Copy exactly, please, the lines of the data from its start through the line containing "Quiénes somos".

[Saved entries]
************

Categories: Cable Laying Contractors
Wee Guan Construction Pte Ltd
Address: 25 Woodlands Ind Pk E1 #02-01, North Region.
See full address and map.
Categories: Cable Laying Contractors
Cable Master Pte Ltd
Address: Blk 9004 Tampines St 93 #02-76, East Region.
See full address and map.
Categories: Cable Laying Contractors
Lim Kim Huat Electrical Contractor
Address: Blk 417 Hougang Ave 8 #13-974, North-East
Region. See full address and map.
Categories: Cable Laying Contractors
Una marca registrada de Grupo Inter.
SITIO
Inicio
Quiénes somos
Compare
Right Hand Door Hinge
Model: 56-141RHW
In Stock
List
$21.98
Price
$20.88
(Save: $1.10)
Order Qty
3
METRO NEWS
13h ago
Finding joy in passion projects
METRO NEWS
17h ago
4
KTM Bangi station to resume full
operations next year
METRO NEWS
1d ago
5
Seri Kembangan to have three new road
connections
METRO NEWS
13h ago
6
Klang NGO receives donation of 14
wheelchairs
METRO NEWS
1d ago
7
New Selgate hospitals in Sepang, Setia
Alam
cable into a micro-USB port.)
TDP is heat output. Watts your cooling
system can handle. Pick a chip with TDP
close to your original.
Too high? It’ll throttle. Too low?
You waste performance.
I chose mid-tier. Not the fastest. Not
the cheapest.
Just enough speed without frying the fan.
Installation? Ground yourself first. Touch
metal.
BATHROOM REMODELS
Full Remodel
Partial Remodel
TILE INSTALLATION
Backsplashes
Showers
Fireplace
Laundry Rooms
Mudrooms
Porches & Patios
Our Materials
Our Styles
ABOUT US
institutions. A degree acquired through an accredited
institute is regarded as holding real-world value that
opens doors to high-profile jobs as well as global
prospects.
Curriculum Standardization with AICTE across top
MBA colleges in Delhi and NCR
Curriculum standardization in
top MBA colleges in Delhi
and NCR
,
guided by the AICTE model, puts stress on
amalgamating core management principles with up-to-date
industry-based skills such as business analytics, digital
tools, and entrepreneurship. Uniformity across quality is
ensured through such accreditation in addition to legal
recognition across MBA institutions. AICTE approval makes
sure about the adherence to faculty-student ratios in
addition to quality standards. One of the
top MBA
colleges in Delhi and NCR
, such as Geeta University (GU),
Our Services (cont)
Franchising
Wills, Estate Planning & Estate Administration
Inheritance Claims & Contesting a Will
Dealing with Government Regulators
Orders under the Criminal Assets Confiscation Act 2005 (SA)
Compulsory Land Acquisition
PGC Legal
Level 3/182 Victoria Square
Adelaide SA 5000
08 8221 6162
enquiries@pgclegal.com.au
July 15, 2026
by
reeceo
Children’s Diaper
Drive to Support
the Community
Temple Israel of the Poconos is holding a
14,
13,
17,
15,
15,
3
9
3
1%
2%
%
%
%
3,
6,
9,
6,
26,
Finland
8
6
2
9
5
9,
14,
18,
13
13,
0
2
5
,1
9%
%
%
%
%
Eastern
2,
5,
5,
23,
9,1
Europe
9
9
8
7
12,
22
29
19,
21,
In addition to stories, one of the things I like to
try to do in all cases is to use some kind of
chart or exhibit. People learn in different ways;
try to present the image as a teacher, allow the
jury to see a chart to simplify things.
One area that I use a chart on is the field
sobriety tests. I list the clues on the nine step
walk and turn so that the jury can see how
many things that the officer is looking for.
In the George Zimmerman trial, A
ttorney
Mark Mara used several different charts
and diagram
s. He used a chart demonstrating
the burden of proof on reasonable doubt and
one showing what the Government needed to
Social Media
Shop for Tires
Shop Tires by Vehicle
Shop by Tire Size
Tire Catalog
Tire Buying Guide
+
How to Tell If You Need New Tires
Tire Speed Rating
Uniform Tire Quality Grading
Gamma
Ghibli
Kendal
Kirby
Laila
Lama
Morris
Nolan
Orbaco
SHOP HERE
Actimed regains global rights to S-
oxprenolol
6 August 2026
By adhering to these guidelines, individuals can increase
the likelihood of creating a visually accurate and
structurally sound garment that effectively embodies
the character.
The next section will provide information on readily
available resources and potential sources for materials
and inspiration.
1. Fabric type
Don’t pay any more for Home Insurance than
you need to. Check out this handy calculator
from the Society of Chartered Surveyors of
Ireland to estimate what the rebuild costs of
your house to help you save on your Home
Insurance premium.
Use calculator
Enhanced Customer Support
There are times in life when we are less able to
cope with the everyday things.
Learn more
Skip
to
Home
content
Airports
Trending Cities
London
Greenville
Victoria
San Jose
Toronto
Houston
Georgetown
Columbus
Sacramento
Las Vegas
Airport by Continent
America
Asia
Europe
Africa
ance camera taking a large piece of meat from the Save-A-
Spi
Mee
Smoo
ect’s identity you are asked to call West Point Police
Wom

************

> **Task output**:
Categories: Cable Laying Contractors
Wee Guan Construction Pte Ltd
Address: 25 Woodlands Ind Pk E1 #02-01, North Region.
See full address and map.
Categories: Cable Laying Contractors
Cable Master Pte Ltd
Address: Blk 9004 Tampines St 93 #02-76, East Region.
See full address and map.
Categories: Cable Laying Contractors
Lim Kim Huat Electrical Contractor
Address: Blk 417 Hougang Ave 8 #13-974, North-East
Region. See full address and map.
Categories: Cable Laying Contractors
Una marca registrada de Grupo Inter.
SITIO
Inicio
Quiénes somos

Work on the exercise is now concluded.